LBV: For instance, every time you publish an open-access paper in a Springer Nature journal, it costs around $11,000. For one paper. Elsevier charges similarly, around $10,000 per paper, while several nonprofit publishers charge as little as $2,000. It begs the question of whether these expensive for-profit journals are setting a fair price for the services they provide.

SK: This is a great question that the industry is grappling with: How do we maintain sustainability while ensuring that we are maintaining equity and not placing the burden on the authors? Institutions, publishers, and funders are having these conversations now to determine the best way forward. But while this is happening, our policy remains that the inability to pay does not affect the publication of an author’s manuscript if they are experiencing financial hardship or complications with requirements by their funders.

NV: How, for instance, is the NIH going to handle surging APCs? It’s an urgent problem to solve because federal money that’s now being funneled to publishers could instead be used to fund more research.

One idea is that the NIH could cap the part of a research grant that’s earmarked for publishing expenses. A more radical solution would be for the agency to start a publishing service of its own—it has the scientific networks and the expertise to make it happen.

The new mandate applies only to government-sponsored research, which generates about half of the papers published by U.S. scientists. Do you foresee a future in which all scientific publishing becomes widely accessible, both here and in other countries?

“Embargoing discoveries is like saying, I’ll sell you this loaf of bread for $10,000, or you can wait 12 months and get it free when it’s stale.”

SK: It will largely depend on how different governments approach open-access mandates, and the portion of a journal’s articles that are published in regions with such policies. Rockefeller University Press journals are already in the process of becoming fully open. It’s a complicated transition, but we’re making progress. About 36 percent of the articles published this year in our portfolio are now immediately open, and it’s growing fast. We expect it will be 70 percent by 2026 with funder and institutional support.
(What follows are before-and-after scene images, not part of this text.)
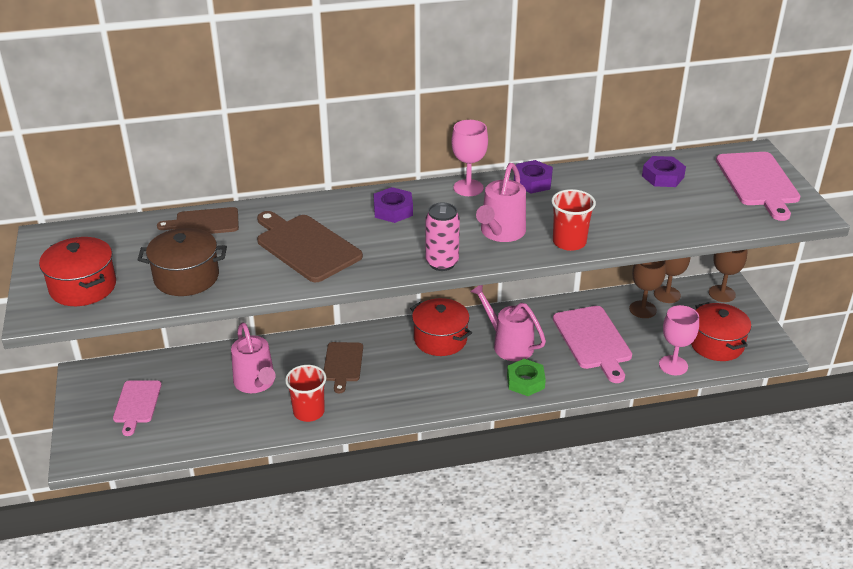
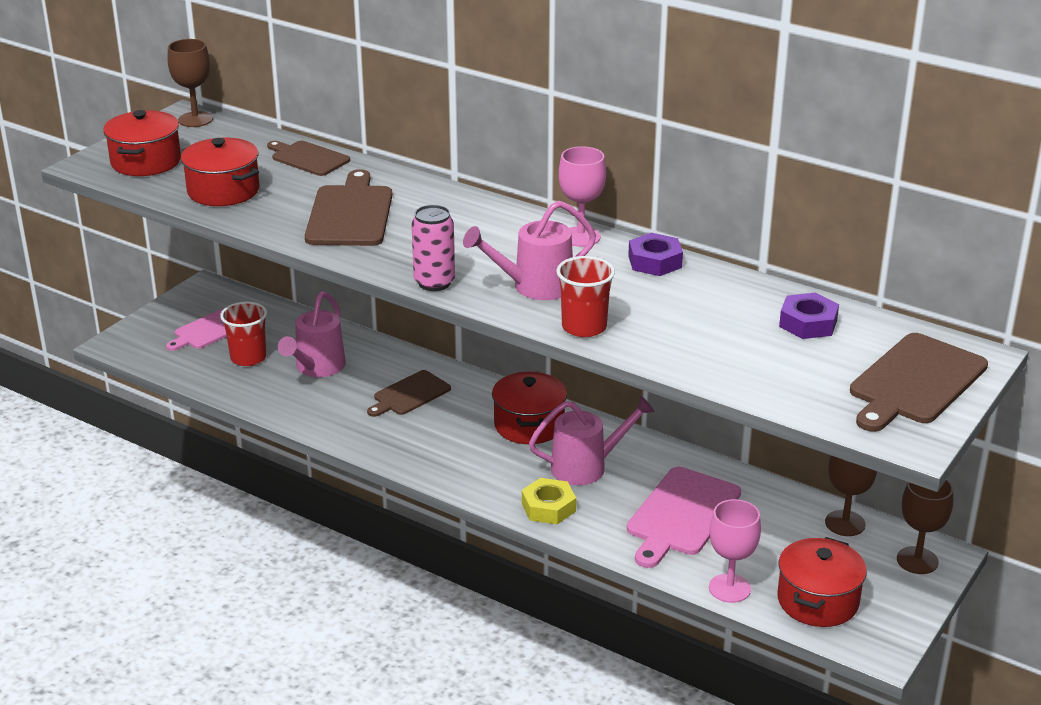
camera: 45 degrees right, 5 degrees down
(186, 277) = (223, 191): brown pot -> red pot
(309, 412) = (322, 414): red cup -> red cup (248, 358)
(393, 210) = (475, 222): purple nut -> none
(508, 344) = (587, 467): pink watering can -> pink watering can turned 75 degrees clockwise
(525, 381) = (548, 507): green nut -> yellow nut
(642, 309) = (789, 520): brown goblet -> brown goblet (195, 119)
(758, 182) = (915, 382): pink cutting board -> brown cutting board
I can only speak for smaller operations like ours—journals that come from research institutions or academic societies—but I’m fairly certain we all have the same mission as scientists: to disseminate research as widely as we can.

LBV: HHMI has had an open-access requirement since January 1, 2022. All HHMI lab heads must publish their work on an immediate open-access basis under a CC BY license. They all sign a rights-retention agreement that they submit to journals along with their paper. It says that if the journal ultimately publishes work funded by us, it must be immediately accessible to all.

SK: HHMI is in good company. It’s part of Plan S, an international open-access initiative that also includes the WHO and other research-funding organizations around the world. They’re on a more ambitious timeline than the White House, aiming to make open access a reality by 2025.

LBV: My dream for the future of scientific publishing is that it will be a marketplace driven by us—the creators of science.